Instead I think I will focus on something different. Like any good codependent I would always rather focus on what those around me are doing, and completely ignore what I've been doing. But today is my birthday, and what better day to think about oneself and what you want for the coming year.
Well dear readers, I'm a mess. I've gained about 12 pounds since the summer. I eat fast food breakfast every day, and I haven't set foot on the treadmill in months. I'm drinking more alcohol than ever, and seem to have lost all motivation for anything healthy or productive. I keep thinking of that commercial that says "a body at rest tends to stay at rest, and a body in motion tends to stay in motion". Well, my body has been resting so long it doesn't know anything else. At work I daydream about going home and getting on the couch with my cats and my blanket. My joints are stiff and aching, and my heart rate hasn't been above a soft flicker in quite some time. I make noises when I get up from the couch and my bed because it hurts.

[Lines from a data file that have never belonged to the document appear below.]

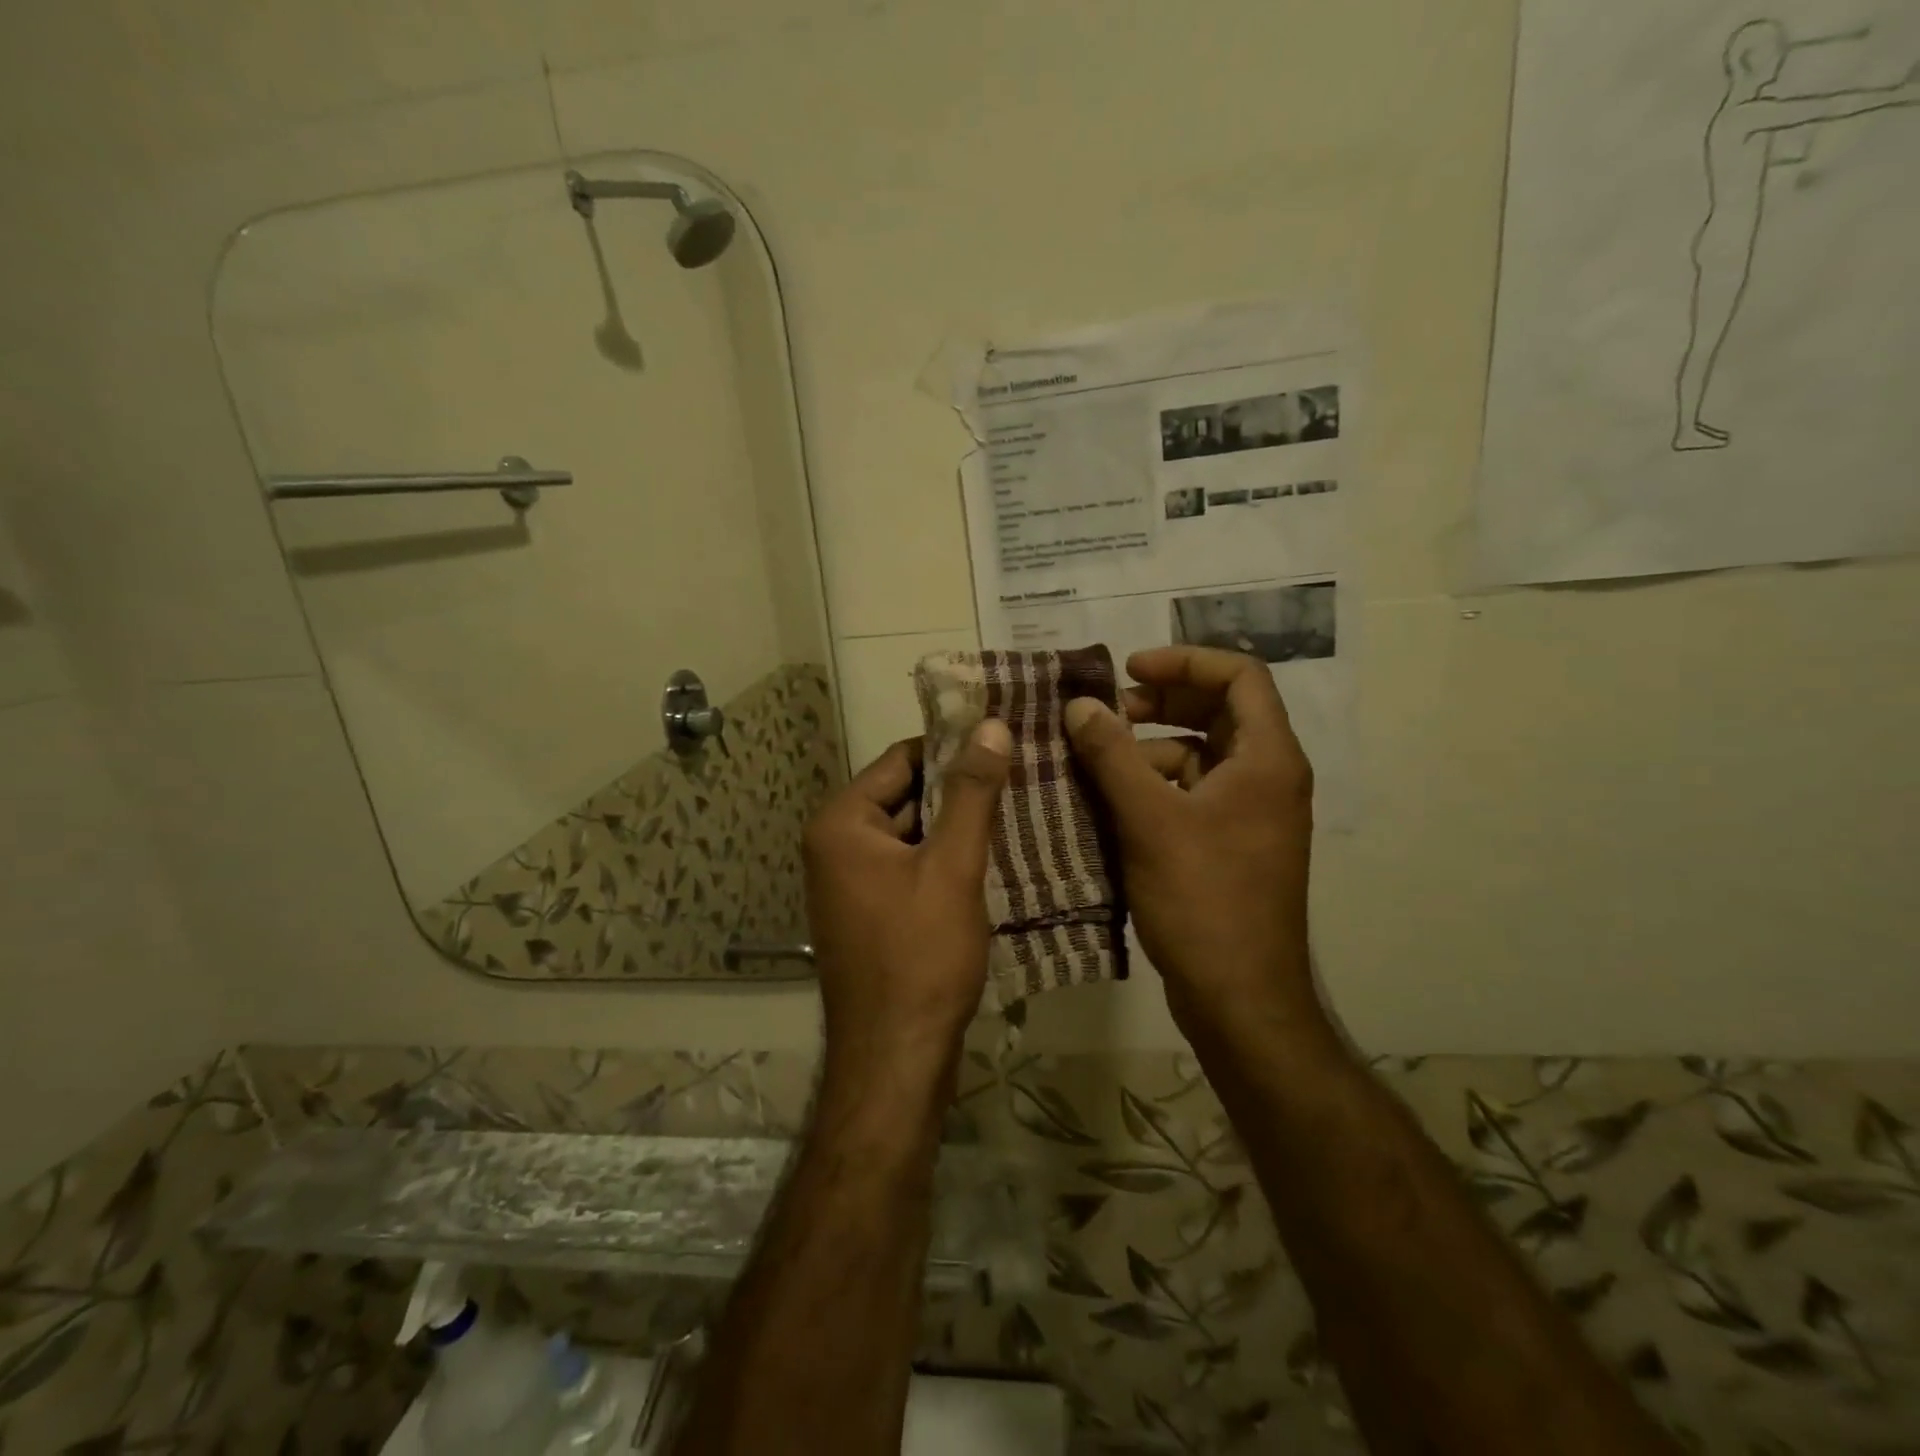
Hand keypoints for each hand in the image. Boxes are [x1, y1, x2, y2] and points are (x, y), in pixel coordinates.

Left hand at [803, 721, 1012, 1093]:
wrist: (895, 1058)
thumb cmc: (921, 955)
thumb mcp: (953, 866)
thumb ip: (972, 793)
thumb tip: (991, 726)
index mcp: (842, 823)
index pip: (901, 759)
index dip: (952, 747)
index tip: (1004, 742)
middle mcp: (835, 845)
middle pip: (905, 795)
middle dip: (960, 789)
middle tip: (1021, 775)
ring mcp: (850, 882)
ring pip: (912, 833)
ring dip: (957, 825)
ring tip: (1019, 809)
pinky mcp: (870, 911)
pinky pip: (910, 866)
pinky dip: (945, 859)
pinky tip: (993, 856)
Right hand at [1063, 647, 1321, 1042]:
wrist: (1239, 997)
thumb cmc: (1203, 899)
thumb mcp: (1150, 819)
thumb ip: (1112, 755)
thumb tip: (1079, 705)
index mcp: (1267, 758)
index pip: (1239, 675)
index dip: (1184, 660)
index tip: (1128, 669)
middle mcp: (1266, 776)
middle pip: (1218, 710)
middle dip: (1160, 702)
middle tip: (1105, 713)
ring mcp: (1249, 812)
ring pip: (1198, 754)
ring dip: (1148, 747)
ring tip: (1094, 760)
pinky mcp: (1229, 843)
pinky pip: (1190, 792)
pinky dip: (1152, 785)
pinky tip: (1108, 800)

I'd like to sit here and type that I've dug deep inside myself and found the motivation I need to get back in the zone, but that would be a lie. Instead, I sit here thinking about how nice it would have been to have Eggs Benedict and mimosas for breakfast, and how I'd like to stay in my pajamas all day.
God has blessed me with a relatively healthy body. I bitch constantly about other people being inactive, unhealthy and eating poorly. For my birthday gift to myself, I am going to start praying that I find the motivation I need to get up and move. I want to feel like I did awhile back when I was excited about delicious, healthy foods, and exercise made me feel really, really good. If I could just find that part of myself again, that would be the best birthday present ever.